# [ACTIVITY]
Format the lines below as a JSON list of strings, one string per line and no blank lines, running from the first line through the line containing "per la concessione di voucher". Leave the pictures out.

(Beginning of DATA FOR THIS EXERCISE)

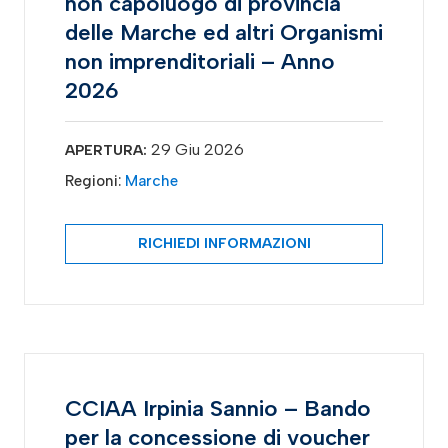
non capoluogo di provincia
delle Marche ed altri Organismi
non imprenditoriali – Anno
2026
29 Giu 2026
APERTURA:
Regioni:
Marche
RICHIEDI INFORMAZIONI
CCIAA Irpinia Sannio – Bando
per la concessione di voucher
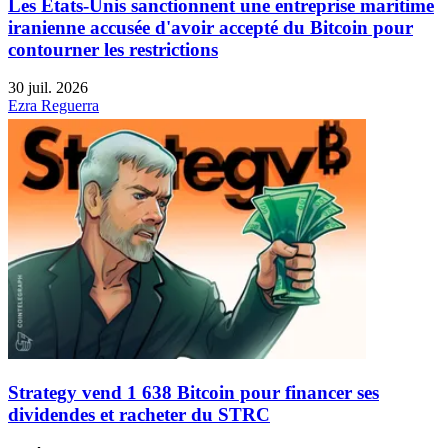
Les États-Unis sanctionnent une entreprise maritime
iranienne accusée d'avoir accepté du Bitcoin pour
contourner les restrictions
30 juil. 2026
Ezra Reguerra
Strategy vend 1 638 Bitcoin pour financer ses
dividendes et racheter du STRC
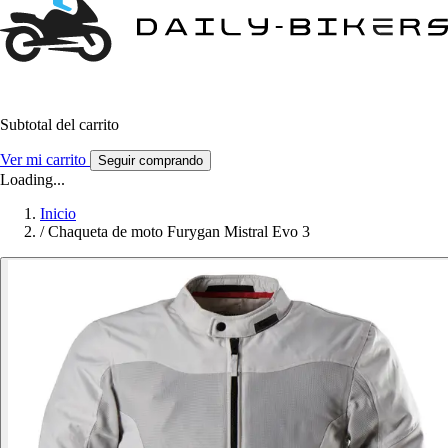
Subtotal del carrito
Ver mi carrito
Seguir comprando
Loading...
Inicio
/
Chaqueta de moto Furygan Mistral Evo 3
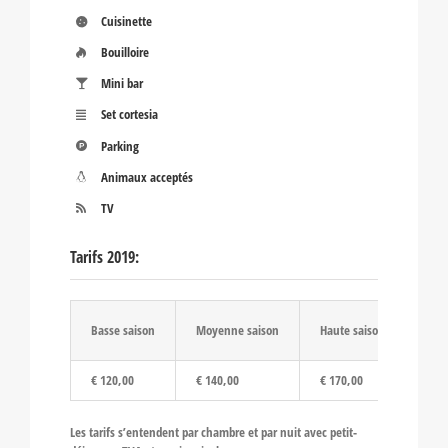
Cuisinette
Bouilloire
Mini bar
Set cortesia
Parking
Animaux acceptés
TV
Tarifs 2019:
Basse saison
Moyenne saison
Haute saison
€ 120,00
€ 140,00
€ 170,00
Les tarifs s’entendent par chambre et par nuit avec petit-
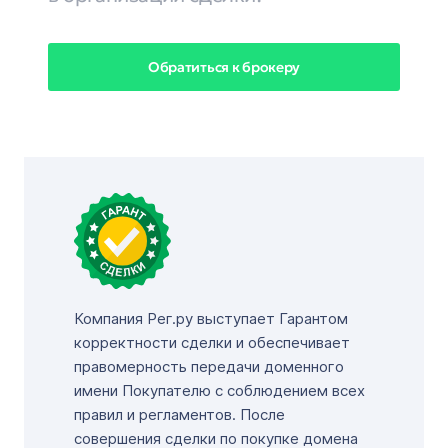
Обратиться к брокеру
Компания Рег.ру выступает Гарантом
корректности сделки и обеспечивает
правомерность передачи доменного
имени Покупателю с соблюдением всех
правил и регламентов. После
совершения сделки по покупке домена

(End of DATA FOR THIS EXERCISE)

# [RESPONSE AREA]
[
  "non capoluogo di provincia",
  "delle Marche ed altri Organismi",
  "non imprenditoriali – Anno",
  "2026",
  "29 Giu 2026",
  "APERTURA:",
  "Regioni:",
  "Marche",
  "RICHIEDI INFORMAZIONI",
  "CCIAA Irpinia Sannio – Bando",
  "per la concessione di voucher"
]